New documentary shows comedy’s ability to heal

Comedy Warriors, screening this month at the Toronto Jewish Film Festival, is a documentary unlike any I’ve ever seen. It follows five aspiring stand-up comics from the U.S. who have been severely wounded in battle in Iraq and Afghanistan.

When I say severely wounded, I’m talking about amputations and full facial burn traumas. These are the kinds of disfigurements that would stop lesser men and women from going to the supermarket, let alone performing jokes about themselves in front of complete strangers in nightclubs.

Comics such as Bob Saget, Zach Galifianakis, Lewis Black, B. J. Novak and others were assigned a “wounded warrior” to coach, either by Skype or in person. You can watch the process as the fledgling comics shed their fear, find their comic voice and perform comedy material dealing with their horrific pain and by so doing transcend it.

And then you can watch Saget, Black and the others make the jokes even better by lending their experience and talent.

The five comics-in-training all have their own tragic story.

Rob Jones is a Virginian who was in Afghanistan sweeping for improvised explosive devices when one found him and severed both legs above the knee.
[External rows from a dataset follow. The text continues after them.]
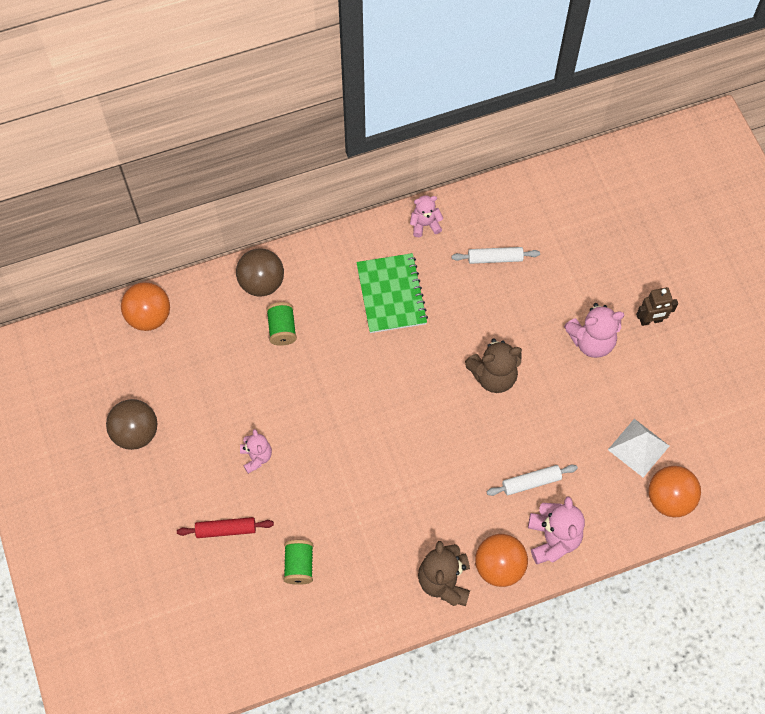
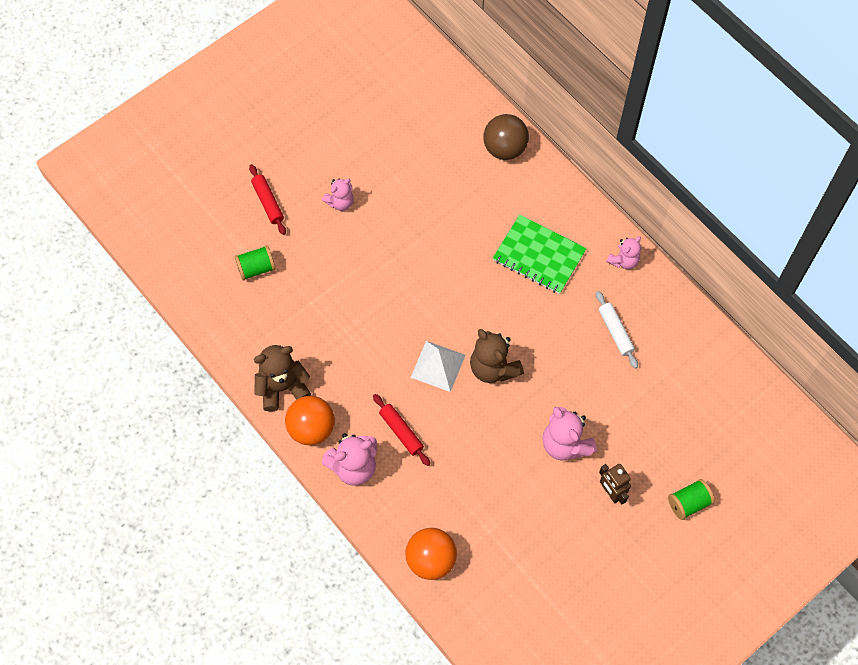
camera: 70 degrees right, 0 degrees up
brown ball [106,399,157,450] -> none
orange ball [121,282,170,331] -> none
green spool [266,302,297,346] -> green spool moved to [668,479,715,520]
green notebook [356,253,428,333] -> green notebook turned 60 degrees clockwise [493,215,587,294]
pink teddy bear [410,195,444,237] -> pink teddy bear turned 75 degrees clockwise [606,236,641,269]
white rolling pin [487,465,578,496] -> red rolling pin [373,394,430,466]
white pyramid [608,419,669,477] -> white pyramid moved to [411,341,465,392]

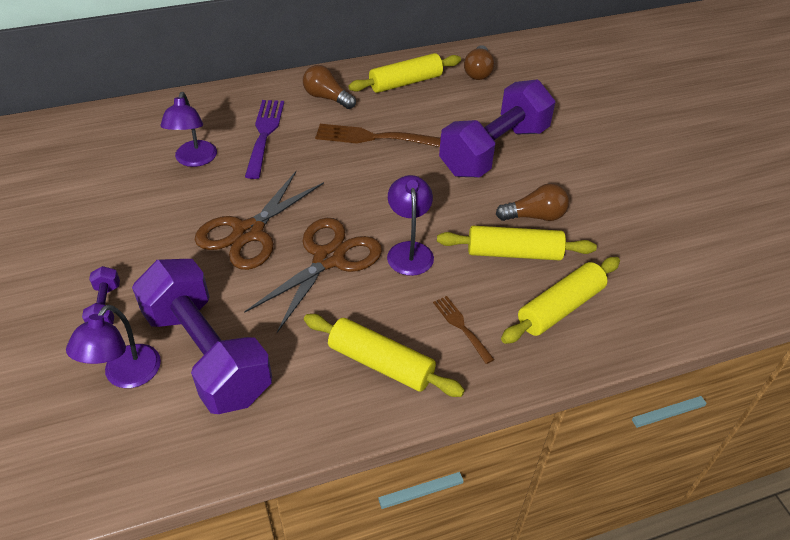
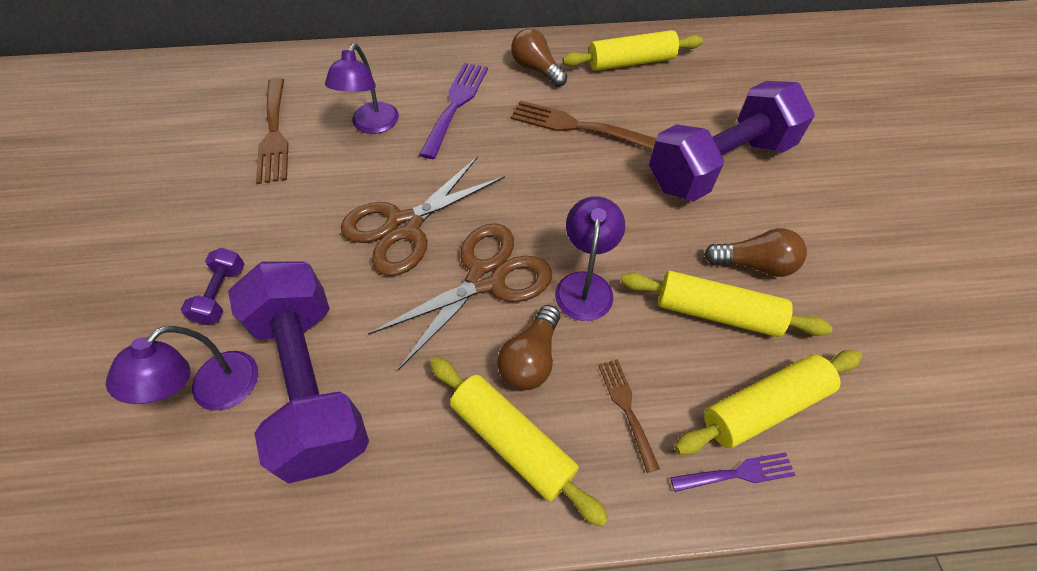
camera: 15 degrees right, 10 degrees up
brown light bulb [464,45,495,80] -> brown light bulb moved to [497,305,560,390]
none -> brown fork [256,78,288,184]
none -> purple fork [670,452,795,492]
Steve Rice was wounded in a similar way in Iraq.

Darisse Smith, the only woman of the five, had a spinal cord injury that gave her pain so debilitating that she became addicted to drugs. Now she has an implant with a hand control that blocks the nerve at the site of the spinal injury.

Two of the comics will be venturing to Toronto to take part in the screening and to perform. Joe Kashnow is from Baltimore. His leg was amputated after he was wounded from a roadside bomb in Iraq. “I zigged where I should have zagged,” he quips. He is also an observant Jew, and the role that his faith plays in his rehabilitation is a major part of his story in the film.

Bobby Henline has perhaps the most moving and disturbing story. A career soldier since he was 19, he re-enlisted after the events of 9/11, only to be nearly killed in an attack on his five-man Humvee that left the other four dead. Fighting for his life for six months in the hospital, he lost his left hand and had massive facial reconstruction, which could only partially repair the damage.

It’s shocking and courageous, scary and liberating all at the same time. The other comics in the film, wounded as they are, can put on a pair of long pants and pass undetected. Henline has nowhere to run.

The scenes of Bobby at home with his devoted, loving wife and kids moved me to tears. I completely lost it. Amazingly, none of the comics, at least in the documentary, take issue with the military for their condition. I was torn between my revulsion for a war that could so injure these people and my unabashed admiration for them. I suspect the reaction to the film here in Canada may be more complicated than in the U.S.

The film will be playing through the second week of May at various TJFF locations, and Henline and Kashnow will be appearing at Yuk Yuk’s on May 11. Watching them, live or on film, will be a transformational experience.

Post City Magazines' humour columnist, Mark Breslin, is the founder of Yuk Yuk's comedy clubs and the author of several books, including Control Freaked.